Another factor to performance is the accuracy of the emulation. Looking at older consoles, a lot of them had very unique hardware architectures which don’t resemble modern PCs in any way.

“High level emulation” or HLE, essentially looks at the code running and says “oh, you want to do X, on this system that means I should do Y to achieve the same thing”, which is a fast, but not very accurate way of handling things since you can’t always directly translate an action on one system to another. The emulation will have subtle differences to the original.

The alternative is “low level emulation” or LLE which doesn’t just try to translate instructions, but actually attempts to fully simulate part or all of the original hardware. This is far more intensive, because in some cases you’re trying to simulate things like voltages, hardware timings, data transfer rates, the electron beam in an old TV and so on. This is why “cycle-accurate emulators” like bSnes have hardware requirements hundreds of times higher than the original system had.

Why do we bother with such complex, low level emulation?
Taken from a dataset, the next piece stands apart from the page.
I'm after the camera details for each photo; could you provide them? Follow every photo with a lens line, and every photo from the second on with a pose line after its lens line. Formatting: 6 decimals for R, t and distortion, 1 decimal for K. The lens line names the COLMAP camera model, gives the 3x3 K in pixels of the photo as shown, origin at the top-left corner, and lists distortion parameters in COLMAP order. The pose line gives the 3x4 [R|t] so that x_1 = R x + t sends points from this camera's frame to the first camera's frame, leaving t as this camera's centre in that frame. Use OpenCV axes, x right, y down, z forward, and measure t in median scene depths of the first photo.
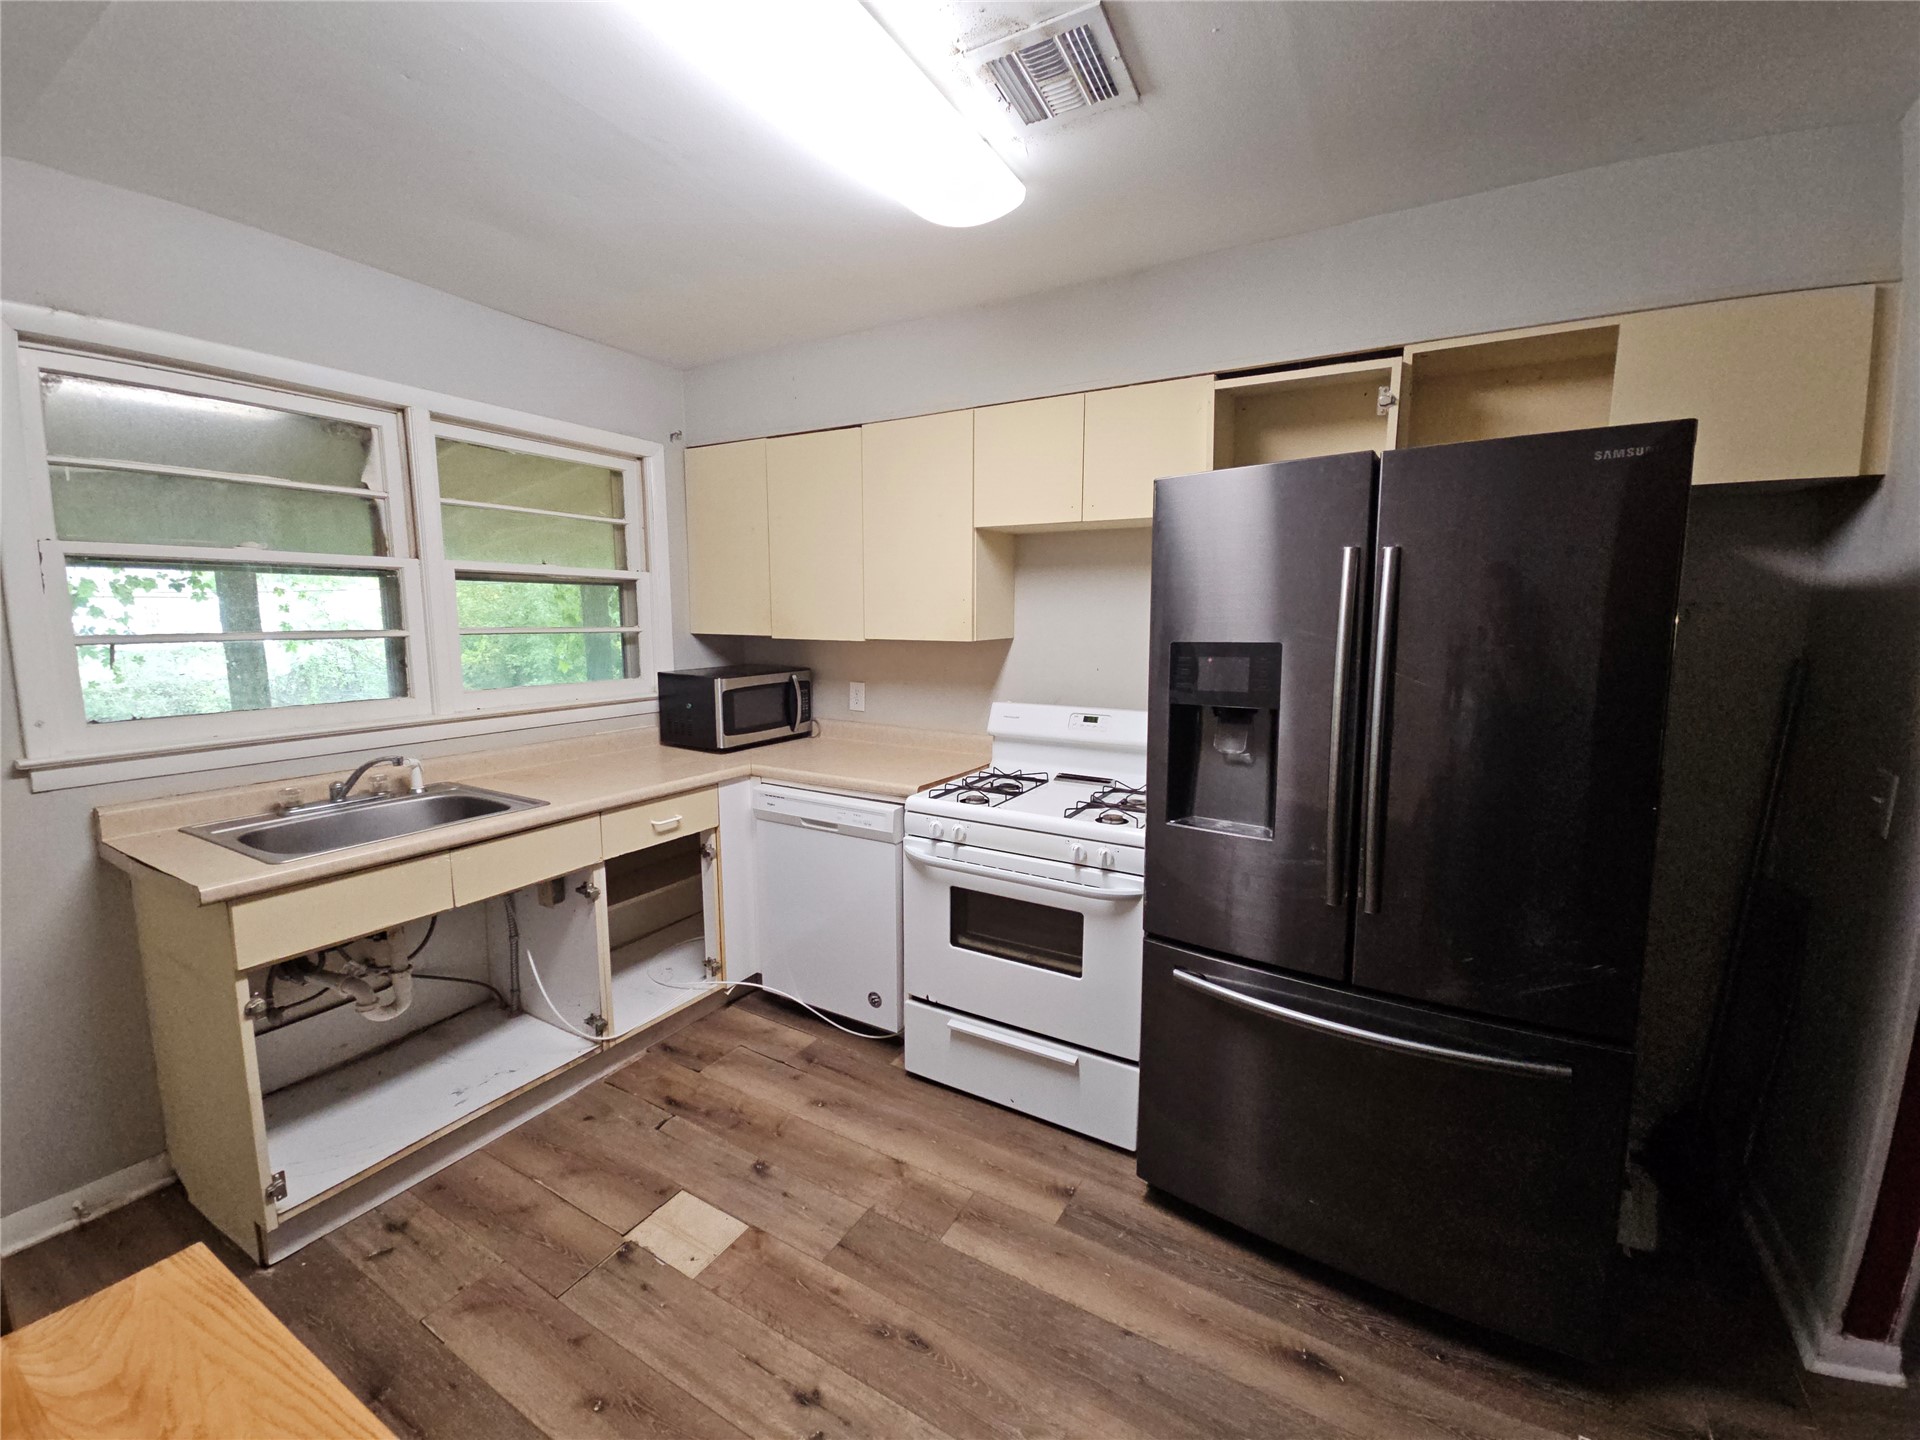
lens RADIAL K [[786.1, 0, 966.7], [0, 786.1, 715.4], [0, 0, 1]] dist [0.004215, -0.002060]
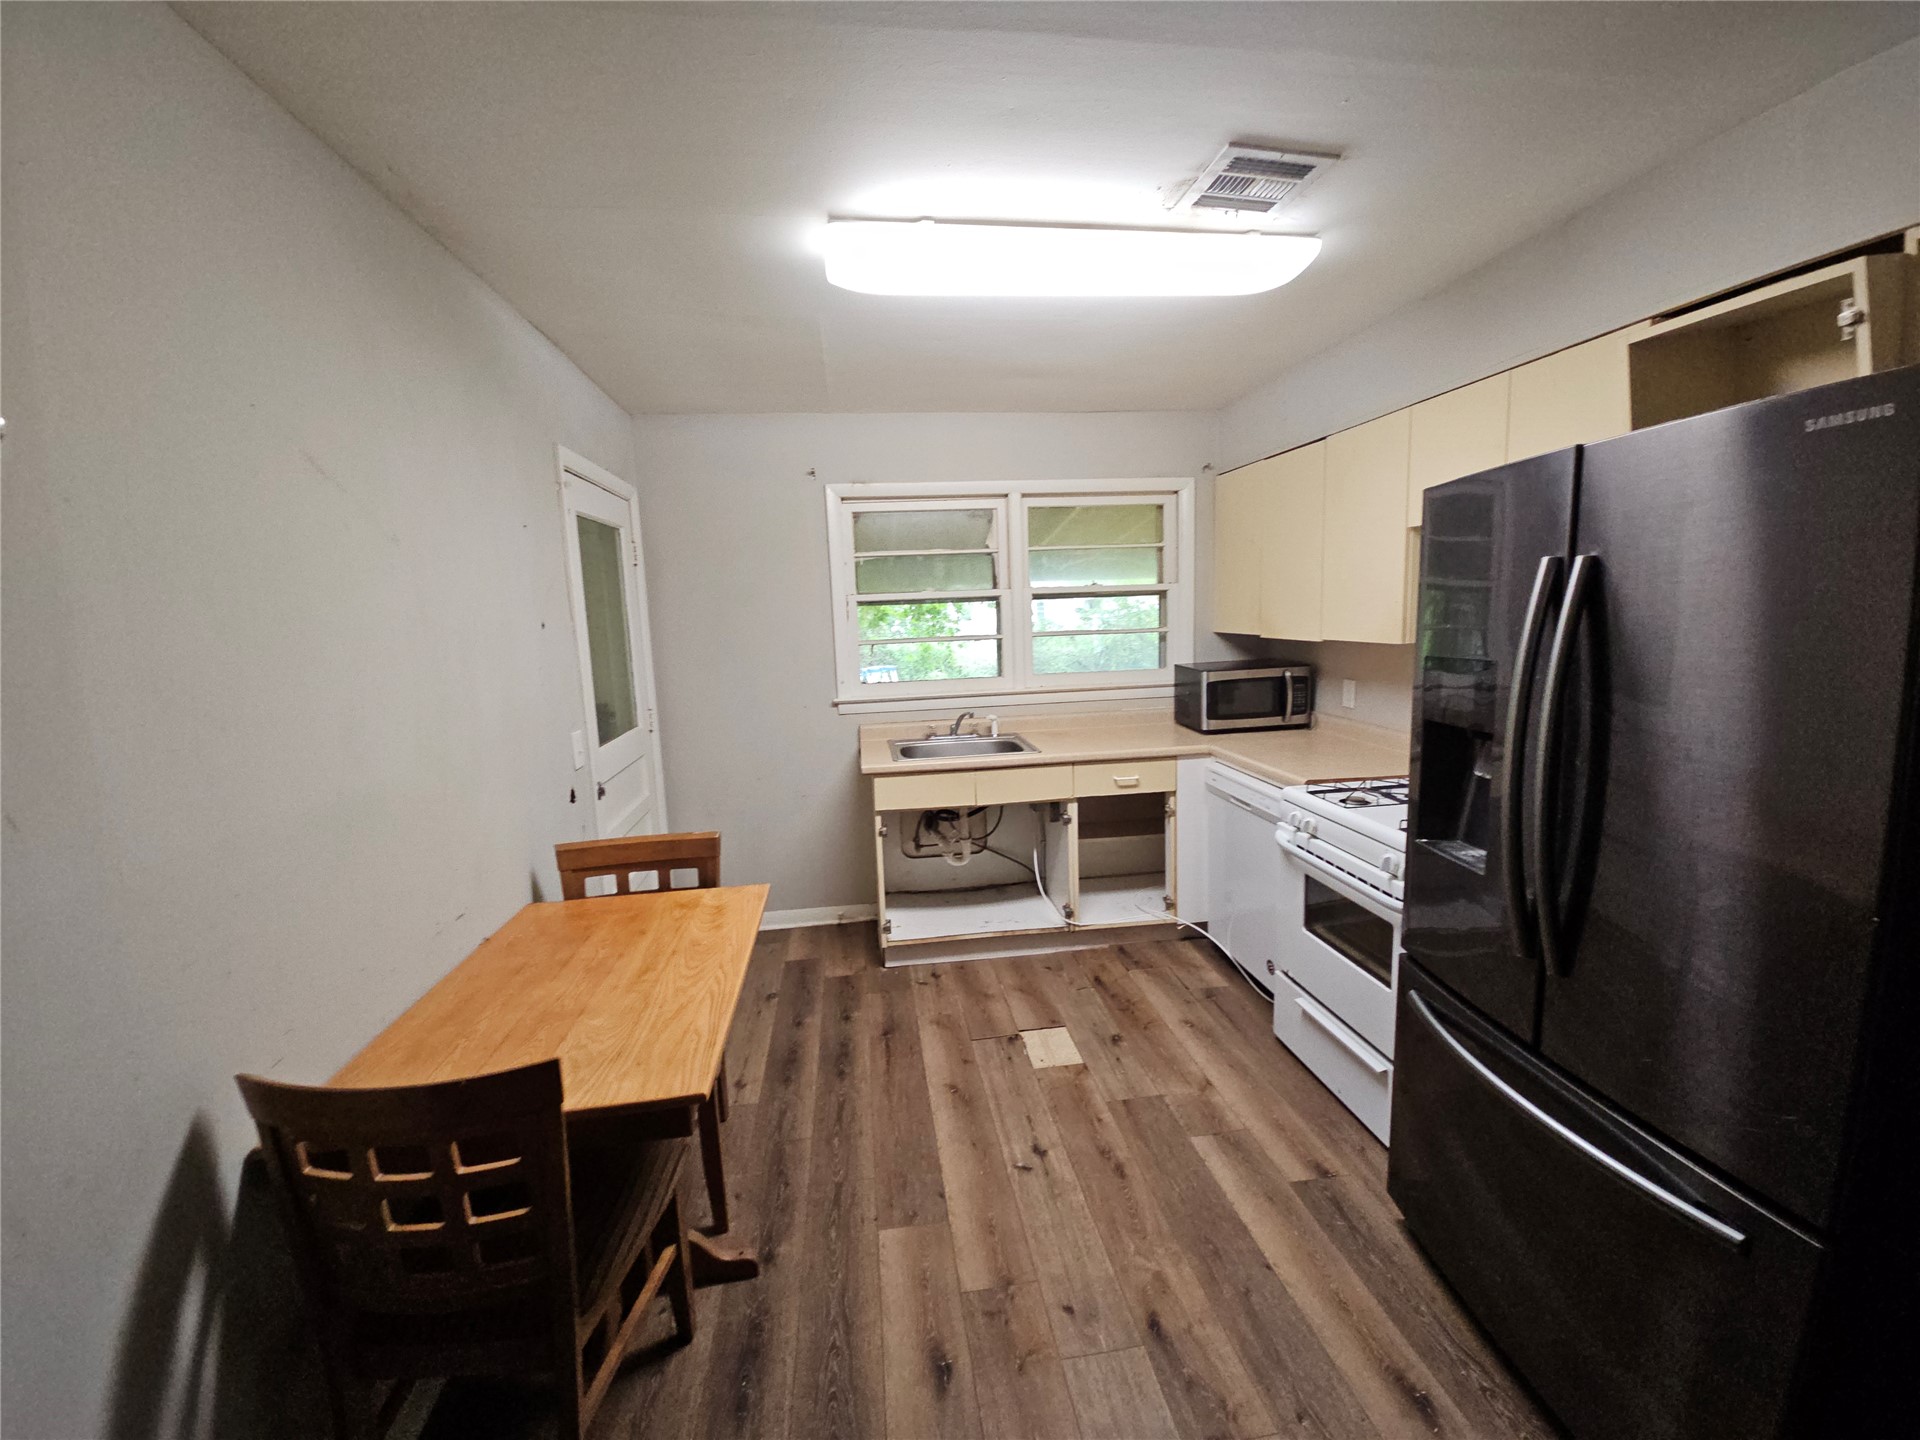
lens RADIAL K [[786.1, 0, 946.4], [0, 786.1, 715.7], [0, 0, 1]] dist [0.004215, -0.002060]
pose [[0.601191, 0.084334, -0.794643, 0.532282], [-0.065626, 0.996267, 0.056082, -0.027951], [0.796406, 0.018433, 0.604481, -0.048871]]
Well, it’s a question of accuracy and faithfulness to the original experience. A game running natively on a console may actually play quite differently on a high-level emulator. Where the real system might crash, the emulator might play fine or with some visual glitches. Where the player can successfully make a jump in an emulator, it might have been impossible on the original system.

How low level you go is partly a philosophical question, whether you want to replicate the broad experience of the original game, or replicate it exactly as it was all those years ago.